> **About this exercise**: Summarize the parenting guide below in three sentences.

> **Document section**:
^^^^^^^^

Parenting a Child with Disabilities
First Most Important Guideline: This is not about you. So don’t measure your success by whether or not your child is behaving well. Your child’s nervous system is more like yours than different than yours. He/she will go toward what feels good and is easy, just as yours does. They are trying to manipulate you to get what they want. They do this to feel good not to get over on you. Their thinking is about themselves. They want to feel good. Do not take this personally. It is normal and natural for all children. It is your job to teach them how to get what they want in an appropriate manner, and how to wait for it and how to tolerate not getting what they want. This takes time and lots of patience. Also, slow down and take a moment to consider how clever your child is in getting his/her needs met.
Our job is to gently but firmly teach them the appropriate ways to ask for what they want, either verbally or physically. (It doesn’t matter if your child can’t verbally express their needs; you most likely have already begun to teach your child how to communicate his/her needs without words.)
What is the biggest difference between parenting a child with learning /behavioral / attentional / difficulties, is that these children don’t pick up appropriate ways of behaving from having role models. They need to be taught to behave in appropriate ways. Think of it as your child doesn’t know and needs to be taught. You might have the idea in your head that not everything needs to be taught but you would be wrong. Each child is an individual and “picks up on others behaviors” either in their own time or not at all. It is important for you as the parent to understand that this isn’t about you. You did nothing wrong and the “shoulds” in your head are getting in the way of you seeing your child as he/she is and recognizing what they need to learn in order to have friends and to successfully negotiate in this world in their own time. It will not happen on your time line so relax and enjoy the teaching. DO NOT TAKE IT PERSONALLY. YOU WILL GET THERE.
You wouldn’t punish or get frustrated with your kiddo because they don’t know how to add or subtract or read or write. You would teach them how to do it. It is the same for behavior. Some kids need to learn appropriate behavior. So, without judgments, teach them.
Start with where they are and break down what they need to learn into small manageable steps and teach each step toward the goal. Lose the idea of how long this “should” take and go with, “it takes as long as it takes”.
If you are in a situation where your child is behaving in ways that are inappropriate then you must gently and firmly, without emotion, (anger), and with consistently, tell them how you would like them to behave and what the consequences are for not following that direction will be, (hopefully you have already gone over this before so it is not new information and is not harsh and not punitive) and what the positive outcome is of compliance. Taking the time to practice is often very helpful. You might have to do this many times. It is very important that you follow through and do what you have said you would do. If you do not follow through even once you will have to start all over again, as now your child doesn’t believe you will do what you say you will do. They will not trust you. Trust is really important here. It is very disconcerting for a child, as it feels chaotic and lessens the comfort/security level your child needs to feel.
IMPORTANT TO NOTE; having good consistent boundaries that you communicate to your child helps your children to feel safe.) Children will not “HATE” you for having rules. You want your child to know that you are someone they can depend on, who cares enough to do what needs to be done to keep them safe.
You will not have to come up with consequences on your own, as the natural consequence is often enough of a deterrent but if not, than come up with something that either you have decided on with your child and/or with your partner, that is somewhat connected to the situation and is small. (If it feels too big and punishing it will be difficult to do more than once and it won’t fit the situation, i.e. feel fair).

^^^^^^^^

> **Human pose keypoint data**:
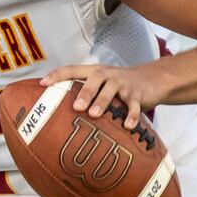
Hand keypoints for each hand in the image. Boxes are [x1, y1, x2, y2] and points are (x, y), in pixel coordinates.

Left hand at [38, 62, 167, 130]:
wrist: (154, 79)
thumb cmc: (120, 86)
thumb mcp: (103, 85)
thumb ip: (86, 94)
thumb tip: (58, 115)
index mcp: (96, 72)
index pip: (73, 69)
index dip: (58, 75)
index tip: (43, 84)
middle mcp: (109, 75)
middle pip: (95, 78)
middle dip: (84, 92)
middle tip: (76, 107)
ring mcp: (124, 84)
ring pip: (112, 90)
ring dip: (103, 101)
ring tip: (94, 114)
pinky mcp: (139, 95)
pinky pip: (134, 106)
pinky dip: (131, 116)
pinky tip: (127, 126)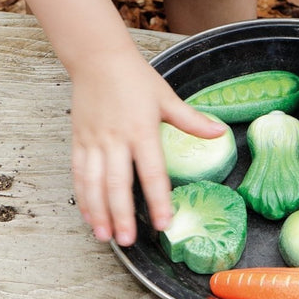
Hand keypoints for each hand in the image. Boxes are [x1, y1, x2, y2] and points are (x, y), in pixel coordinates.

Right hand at [68, 47, 226, 246]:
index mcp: (141, 129)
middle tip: (128, 240)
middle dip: (122, 214)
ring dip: (99, 211)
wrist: (98, 58)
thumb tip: (220, 133)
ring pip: (94, 183)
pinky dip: (83, 196)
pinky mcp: (79, 140)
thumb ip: (191, 120)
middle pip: (118, 184)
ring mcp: (94, 141)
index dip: (158, 199)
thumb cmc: (135, 77)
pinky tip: (88, 214)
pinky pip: (78, 173)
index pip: (152, 172)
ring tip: (105, 236)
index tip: (163, 223)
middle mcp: (116, 139)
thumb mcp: (166, 97)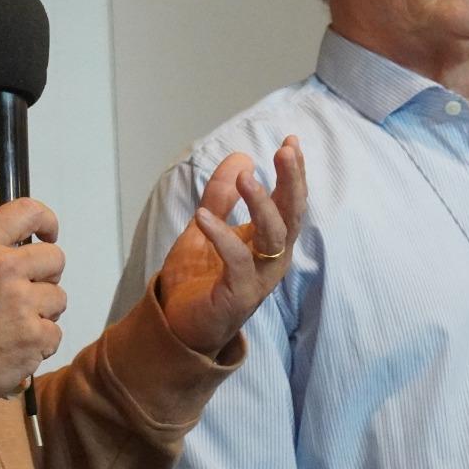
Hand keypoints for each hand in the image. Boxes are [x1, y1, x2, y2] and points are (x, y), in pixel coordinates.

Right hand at [0, 182, 67, 399]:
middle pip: (55, 259)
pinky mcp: (34, 339)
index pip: (30, 212)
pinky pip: (54, 334)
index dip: (47, 220)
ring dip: (43, 311)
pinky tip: (15, 346)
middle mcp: (8, 269)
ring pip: (58, 299)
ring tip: (15, 323)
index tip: (48, 233)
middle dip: (45, 274)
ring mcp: (24, 306)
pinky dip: (40, 343)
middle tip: (24, 291)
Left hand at [157, 136, 305, 355]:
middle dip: (292, 182)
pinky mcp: (238, 296)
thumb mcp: (205, 227)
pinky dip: (221, 235)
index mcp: (266, 241)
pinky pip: (237, 262)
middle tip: (286, 151)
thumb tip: (241, 157)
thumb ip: (220, 196)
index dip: (293, 174)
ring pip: (273, 237)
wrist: (174, 326)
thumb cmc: (196, 279)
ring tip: (245, 176)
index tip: (291, 141)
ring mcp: (258, 279)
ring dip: (261, 204)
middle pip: (292, 216)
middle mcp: (270, 258)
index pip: (288, 202)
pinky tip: (203, 216)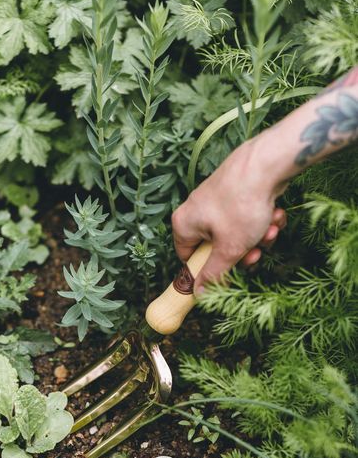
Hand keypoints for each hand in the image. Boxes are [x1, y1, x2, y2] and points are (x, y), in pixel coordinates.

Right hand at [172, 140, 286, 294]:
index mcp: (184, 224)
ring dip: (256, 237)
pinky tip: (274, 214)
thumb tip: (199, 294)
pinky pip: (246, 218)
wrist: (267, 163)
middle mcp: (196, 210)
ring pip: (236, 233)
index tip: (229, 274)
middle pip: (217, 248)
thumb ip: (213, 274)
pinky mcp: (236, 192)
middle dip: (242, 252)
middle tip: (256, 252)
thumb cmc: (241, 205)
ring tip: (270, 228)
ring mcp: (216, 200)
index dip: (209, 270)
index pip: (188, 258)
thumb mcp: (228, 249)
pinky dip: (261, 220)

^^^^^^^^

> **Output**: The guide tells parents that a child's behavior is not about them, because children naturally go toward what feels good, and that the parent's job is to teach appropriate ways to ask for what they want, to wait, and to tolerate not getting it. It explains that children with learning, behavioral, or attentional difficulties do not pick up appropriate behavior from role models and must be taught it without judgment, in small manageable steps that take as long as they take. Parents should calmly state the expected behavior and its consequences, always follow through to keep the child's trust, and use consistent boundaries and small, fair consequences so that the child feels safe.